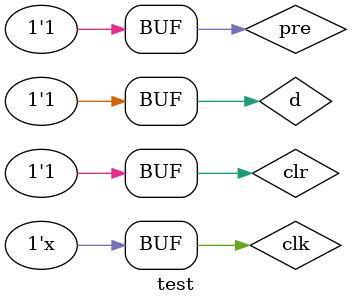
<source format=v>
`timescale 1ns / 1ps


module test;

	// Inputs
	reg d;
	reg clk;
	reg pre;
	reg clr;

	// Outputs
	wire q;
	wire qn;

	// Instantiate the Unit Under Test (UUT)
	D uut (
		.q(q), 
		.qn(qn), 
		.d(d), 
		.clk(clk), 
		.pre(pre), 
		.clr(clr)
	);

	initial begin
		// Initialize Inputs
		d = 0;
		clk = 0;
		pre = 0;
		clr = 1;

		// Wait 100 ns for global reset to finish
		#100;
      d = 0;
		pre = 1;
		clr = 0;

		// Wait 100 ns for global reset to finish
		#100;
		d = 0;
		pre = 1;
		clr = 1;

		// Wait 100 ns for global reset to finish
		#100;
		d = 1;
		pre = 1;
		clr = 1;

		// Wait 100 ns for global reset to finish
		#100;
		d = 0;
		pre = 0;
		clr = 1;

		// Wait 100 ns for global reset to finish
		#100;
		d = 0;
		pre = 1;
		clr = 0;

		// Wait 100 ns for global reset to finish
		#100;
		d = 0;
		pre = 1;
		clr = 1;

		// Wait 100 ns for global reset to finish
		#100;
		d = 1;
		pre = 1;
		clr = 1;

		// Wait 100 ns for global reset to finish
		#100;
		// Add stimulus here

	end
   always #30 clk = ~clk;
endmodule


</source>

- Task details
An exact copy of the entries, minus the pictures, is what's needed here.

- Answer to this task
<source format=v>
`timescale 1ns / 1ps


module test;

	// Inputs
	reg d;
	reg clk;
	reg pre;
	reg clr;

	// Outputs
	wire q;
	wire qn;

	// Instantiate the Unit Under Test (UUT)
	D uut (
		.q(q), 
		.qn(qn), 
		.d(d), 
		.clk(clk), 
		.pre(pre), 
		.clr(clr)
	);

	initial begin
		// Initialize Inputs
		d = 0;
		clk = 0;
		pre = 0;
		clr = 1;

		// Wait 100 ns for global reset to finish
		#100;
      d = 0;
		pre = 1;
		clr = 0;

		// Wait 100 ns for global reset to finish
		#100;
		d = 0;
		pre = 1;
		clr = 1;

		// Wait 100 ns for global reset to finish
		#100;
		d = 1;
		pre = 1;
		clr = 1;

		// Wait 100 ns for global reset to finish
		#100;
		d = 0;
		pre = 0;
		clr = 1;

		// Wait 100 ns for global reset to finish
		#100;
		d = 0;
		pre = 1;
		clr = 0;

		// Wait 100 ns for global reset to finish
		#100;
		d = 0;
		pre = 1;
		clr = 1;

		// Wait 100 ns for global reset to finish
		#100;
		d = 1;
		pre = 1;
		clr = 1;

		// Wait 100 ns for global reset to finish
		#100;
		// Add stimulus here

	end
   always #30 clk = ~clk;
endmodule


</source>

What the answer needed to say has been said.